ECLI:NL:RVS:2021:2784
Raad van State
- Voorlopige voorziening
- A.C.J. de Moor-van Vugt
- Rechtspraak.nl
Afwijzing verzoek om voorlopige voorziening in asielzaak
Op 13 december 2021 heeft de voorzieningenrechter van de Afdeling bestuursrechtspraak van de Raad van State uitspraak gedaan in een zaak betreffende een verzoek om een voorlopige voorziening. De vreemdeling had op 10 september 2021 een aanvraag ingediend voor een verblijfsvergunning asiel voor bepaalde tijd, welke door de staatssecretaris van Justitie en Veiligheid niet in behandeling werd genomen. De vreemdeling heeft hiertegen beroep aangetekend bij de rechtbank Den Haag, die op 9 november 2021 het beroep ongegrond verklaarde. Hierop heeft de vreemdeling hoger beroep ingesteld en verzocht om een voorlopige voorziening, zodat zij niet zou worden overgedragen voordat op het hoger beroep was beslist en om opvang en verstrekkingen te ontvangen.

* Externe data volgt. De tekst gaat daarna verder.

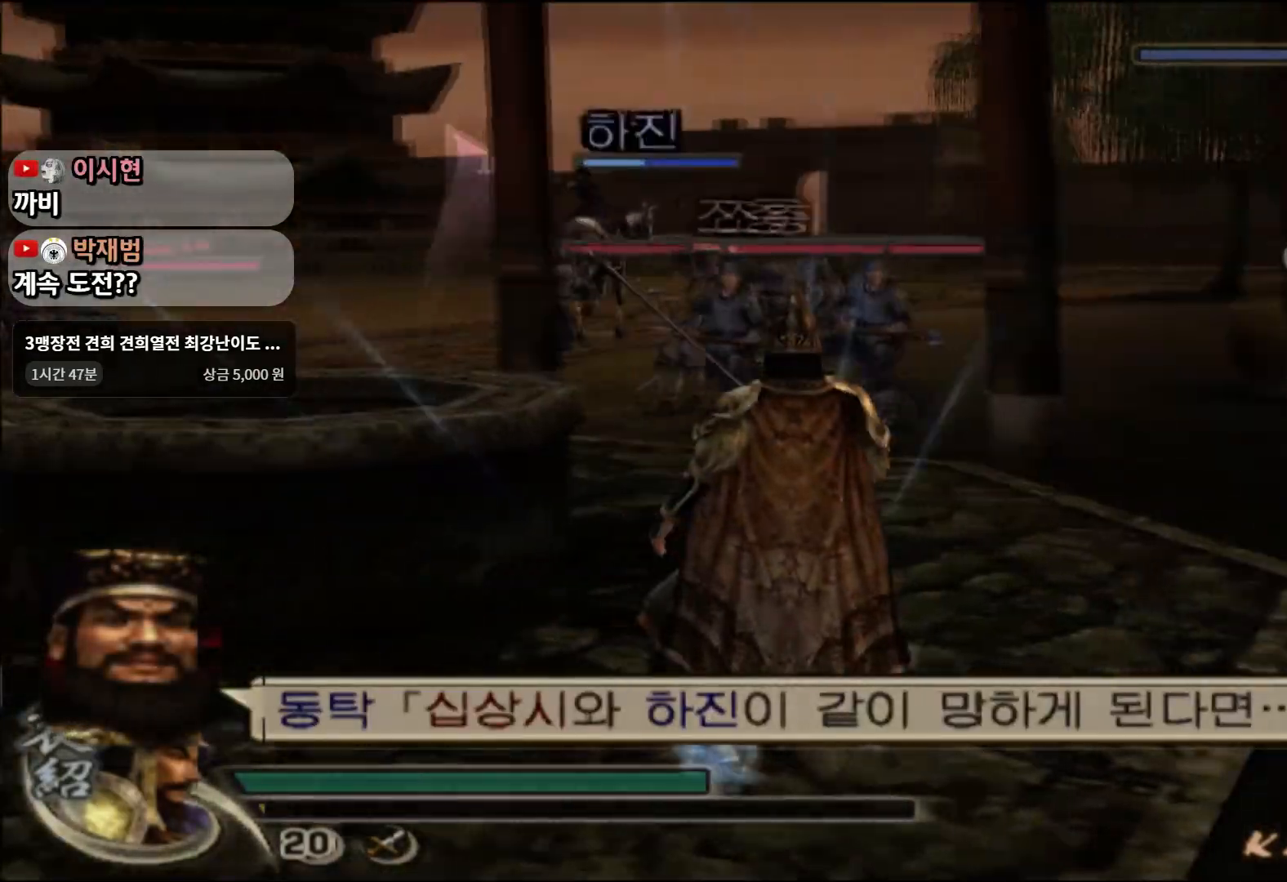
{"buttons": [], "left_stick": "up", "right_stick": "center", "events": [[234, "left_stick", "up"], [251, "CIRCLE", "up"], [401, "SQUARE", "down"], [501, "SQUARE", "up"]]}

De voorzieningenrechter heeft de argumenten van de vreemdeling en de staatssecretaris afgewogen. In zijn voorlopige oordeel kwam de voorzieningenrechter tot de conclusie dat het niet aannemelijk was dat de uitspraak van de rechtbank zou worden vernietigd. Gezien de belangen van beide partijen heeft de voorzieningenrechter besloten om geen voorlopige voorziening te treffen. Het verzoek van de vreemdeling werd afgewezen, en de staatssecretaris werd niet verplicht om proceskosten te vergoeden. De uitspraak werd gedaan in het openbaar en is vastgesteld door de voorzieningenrechter, mr. A.C.J. de Moor-van Vugt, in tegenwoordigheid van de griffier, mr. D.I. Schipper.